There is severe rust, on the flange of the valve covers. Looks like water ponded up over the years caused rusting from the outside in.
Starter,carb,etc everything is still attached. My wife is not happy about this at all. Any ideas? (Can't get rid of the wife)
I agree with Gtex show her the going prices for most of that stuff on e-bay and I bet she will change her attitude real quick. If she doesn't let one of em sit for ever just to make her mad. LOL JK
I don't mean to pry (yeah I do) How much did you pay for them? I wish I could find a set of 427's even if they are all rusted up. Would be worht it just to make a real nice high revin' race motor. Man I am thinking about a new build up and i haven't even started on the 390 yet. I wish I had all the money it takes to keep up with my ideas.
Cost of motors = new ding in truck from motor coming down on bed rail (very fixable), misplaced glove and dropped 5/16 nut. Seriousily, the scrap guys were happy to see the motors get a second chance.

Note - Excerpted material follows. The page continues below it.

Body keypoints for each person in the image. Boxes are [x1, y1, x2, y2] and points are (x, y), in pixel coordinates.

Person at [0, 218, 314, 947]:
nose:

If my wife found out there was value in the motors she'd sell them while I was working, but she does smile when I tell her that theres potentially 400HP x 2 in the back of the truck.(Probably cause I'm smiling - still has not set in how many $1000's it will cost to get one in a truck + the truck ...I should sell them)
Anyone got a link to a picture of what the side oiler casting looks like?(When its set up to be a side oiler)

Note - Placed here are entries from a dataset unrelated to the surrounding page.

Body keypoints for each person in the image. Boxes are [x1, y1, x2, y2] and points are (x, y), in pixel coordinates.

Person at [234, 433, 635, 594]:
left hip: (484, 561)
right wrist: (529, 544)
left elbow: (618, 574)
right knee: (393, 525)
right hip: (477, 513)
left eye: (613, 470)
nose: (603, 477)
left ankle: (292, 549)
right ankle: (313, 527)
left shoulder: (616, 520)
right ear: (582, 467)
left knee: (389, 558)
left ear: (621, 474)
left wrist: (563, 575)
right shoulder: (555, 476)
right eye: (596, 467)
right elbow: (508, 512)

These blocks have three freeze plugs with female hex's about 1 inch in diameter pretty much right above the cross bolts. Theres a 4 bolt pattern not centered but around the middle freeze plug. Behind this pattern (moving towards rear of motor) is a stop-****/drain **** located below the freeze plugs centerline.

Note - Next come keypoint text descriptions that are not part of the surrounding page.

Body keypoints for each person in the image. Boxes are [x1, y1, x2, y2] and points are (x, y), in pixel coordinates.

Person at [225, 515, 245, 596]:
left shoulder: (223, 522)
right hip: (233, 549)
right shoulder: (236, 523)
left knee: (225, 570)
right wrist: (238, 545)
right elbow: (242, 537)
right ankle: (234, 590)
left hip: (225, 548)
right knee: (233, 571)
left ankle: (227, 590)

I'm going to get the Building big block fords book soon. That should help. Theres a Interchangeable Ford Parts book is that could for sourcing components?
If your blocks have the screw in freeze plugs then they are side oiler castings. But, they ARE NOT side oiler engines. On a side oiler casting, there is a small bulge that runs down the left (drivers ) side of the block just above the cross bolts,on a side oiler engine there will be a small hex plug just above the crossbolt. The bulge had an oil passage down it when bored as a side oiler, then each hex plug was where as oil passage was drilled to feed the mains.
Any FE cylinder head can be used on these blocks as they have the 4.23 inch 427 bore. The crank is your basic 390 cast iron crank. The engines used low compression forged pistons and "Good Guy" 427 street rods.
A good hop up would be to put a mild cam in, mill a set of CJ heads to get some more compression, a good intake and you've got 400+ hp
Turns out THEY ARE the side oiler motors. My interpretation of what you described was off. Yep they are plumbed and everything. What are they doing in a Chris Craft? Who cares..one will be in a Ford sooner or later.
Ford Performance - shows a pic and has a write that cleared everything up for me.
david, I just looked at the spec's for both side oiled versus top - and the motors I have show everything referenced in Ford Performance book - making it side oiled - visually as well having the plugs in line with cross bolts but I don't see why? Since the motors that were side oiled were of the race class.... putting the plugs in the machining effort was made on that face(low cost) but they(Ford) did probably did not gun drill the length(costly) I can see them not wanting to go through that machining operation so its like a facade...
So I'm gonna take back there side oiled till I see the inside. Would steel cranks or grooved verify that? I should have them on motor stands tomorrow evening - with no marine hardware.
I'll stop posting until I get to the engine build phase...I'm thinking something that pulls.
Besides a couple of F-150's, I have a 67 GT-500 with a 427 Medium riser side oiler motor. If I can be of help with info on your 427's, let me know. David has already given great info. Good job saving classic Ford 427's.